Ideally, even with the foreclosure process, you'll be able to have an inspection done after you make your offer and before you close on the home. After you receive the inspector’s report, you can better make the decision on whether the foreclosure is a good deal or not.
The auction process
If you buy at a foreclosure auction, you’ll typically get a low price for the home, but the risks can be high. For example, you might not know whether there is a lien or liens on the property from the owners not paying their property taxes or any contractors who had worked on the home. And the biggest risk is that some auctions don’t allow inspections. Plus, you will likely be competing with experienced investors at an auction, and you usually need cash to buy the foreclosed property.
You can also buy a foreclosure from the bank. Homes that don’t sell at auction become real-estate owned (REO) properties.
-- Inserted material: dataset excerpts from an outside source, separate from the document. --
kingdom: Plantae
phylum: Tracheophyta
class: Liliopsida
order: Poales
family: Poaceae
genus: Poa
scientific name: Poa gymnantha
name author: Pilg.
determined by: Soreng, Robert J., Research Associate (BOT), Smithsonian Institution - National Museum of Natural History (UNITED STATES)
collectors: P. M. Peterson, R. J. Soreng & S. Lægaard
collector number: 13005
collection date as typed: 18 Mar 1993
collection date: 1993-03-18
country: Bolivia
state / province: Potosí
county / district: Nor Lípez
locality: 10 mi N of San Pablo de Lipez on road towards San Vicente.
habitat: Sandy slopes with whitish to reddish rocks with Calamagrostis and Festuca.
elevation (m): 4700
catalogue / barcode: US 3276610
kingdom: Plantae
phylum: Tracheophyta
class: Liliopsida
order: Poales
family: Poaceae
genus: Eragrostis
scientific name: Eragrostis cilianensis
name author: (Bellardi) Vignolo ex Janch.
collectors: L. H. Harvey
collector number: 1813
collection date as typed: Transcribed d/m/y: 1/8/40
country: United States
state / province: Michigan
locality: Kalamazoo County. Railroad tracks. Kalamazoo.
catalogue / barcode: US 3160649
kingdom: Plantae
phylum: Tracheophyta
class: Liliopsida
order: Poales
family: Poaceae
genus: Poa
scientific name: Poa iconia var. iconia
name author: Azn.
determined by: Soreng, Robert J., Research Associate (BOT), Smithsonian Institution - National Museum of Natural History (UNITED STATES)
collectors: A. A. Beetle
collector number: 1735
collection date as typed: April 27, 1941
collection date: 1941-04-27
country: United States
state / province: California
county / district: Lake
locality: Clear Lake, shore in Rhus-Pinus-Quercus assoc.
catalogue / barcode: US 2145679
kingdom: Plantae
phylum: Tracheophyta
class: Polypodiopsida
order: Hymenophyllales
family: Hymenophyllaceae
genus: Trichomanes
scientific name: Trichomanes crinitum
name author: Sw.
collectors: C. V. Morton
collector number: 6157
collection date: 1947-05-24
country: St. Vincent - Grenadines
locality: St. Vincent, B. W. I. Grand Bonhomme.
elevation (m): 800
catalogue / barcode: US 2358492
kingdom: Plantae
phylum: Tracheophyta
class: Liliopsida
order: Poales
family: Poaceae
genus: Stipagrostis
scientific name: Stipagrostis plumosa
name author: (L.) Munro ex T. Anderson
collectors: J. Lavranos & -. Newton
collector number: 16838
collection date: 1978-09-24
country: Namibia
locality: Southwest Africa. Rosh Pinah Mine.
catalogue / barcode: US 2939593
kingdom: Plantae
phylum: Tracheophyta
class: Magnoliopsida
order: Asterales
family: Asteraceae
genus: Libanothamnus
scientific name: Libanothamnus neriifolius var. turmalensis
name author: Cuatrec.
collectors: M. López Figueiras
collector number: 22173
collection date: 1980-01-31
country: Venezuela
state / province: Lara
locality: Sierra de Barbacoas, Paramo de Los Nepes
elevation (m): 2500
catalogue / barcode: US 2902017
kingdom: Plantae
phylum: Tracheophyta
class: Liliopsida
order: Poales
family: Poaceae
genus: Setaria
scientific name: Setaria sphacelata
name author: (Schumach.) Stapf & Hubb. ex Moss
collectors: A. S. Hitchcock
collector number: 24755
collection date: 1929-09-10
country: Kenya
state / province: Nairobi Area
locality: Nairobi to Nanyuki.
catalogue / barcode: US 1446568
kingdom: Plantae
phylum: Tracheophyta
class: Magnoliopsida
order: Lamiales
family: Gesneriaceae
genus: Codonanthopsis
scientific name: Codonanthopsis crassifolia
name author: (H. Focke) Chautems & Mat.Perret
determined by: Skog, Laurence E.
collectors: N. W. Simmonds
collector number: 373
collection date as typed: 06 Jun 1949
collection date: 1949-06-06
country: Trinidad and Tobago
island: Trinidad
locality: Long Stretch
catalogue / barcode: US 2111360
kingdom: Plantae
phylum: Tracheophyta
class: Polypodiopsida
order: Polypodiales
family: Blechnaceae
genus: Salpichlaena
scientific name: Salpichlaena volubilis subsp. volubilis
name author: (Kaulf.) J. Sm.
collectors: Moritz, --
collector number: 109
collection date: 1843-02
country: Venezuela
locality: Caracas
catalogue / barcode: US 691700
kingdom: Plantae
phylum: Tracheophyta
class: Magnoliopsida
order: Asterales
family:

You can find an REO property through a bank’s website under foreclosure listings.
Foreclosure notable news
In many parts of the country, the foreclosure market is tight and foreclosures are difficult to find, as inventory is at an all-time low from the Biden Administration’s policy of a foreclosure moratorium, prompted by COVID-19, which applies to federally backed mortgages and is slated to last until the end of June 2021 (unless the moratorium is extended). States, however, can make their own policies, and many still allow foreclosures to happen. You can check here to see whether your state is implementing the foreclosure moratorium. If so, the foreclosure inventory will be low until the foreclosure moratorium is lifted.
The Millionacres bottom line
Buying foreclosures can be a complex process. It might be in your interest to hire a real estate agent who specializes in foreclosures to help you with this type of purchase. You’ll need to pay a commission, but the price could be well worth it if the agent can steer you the right way.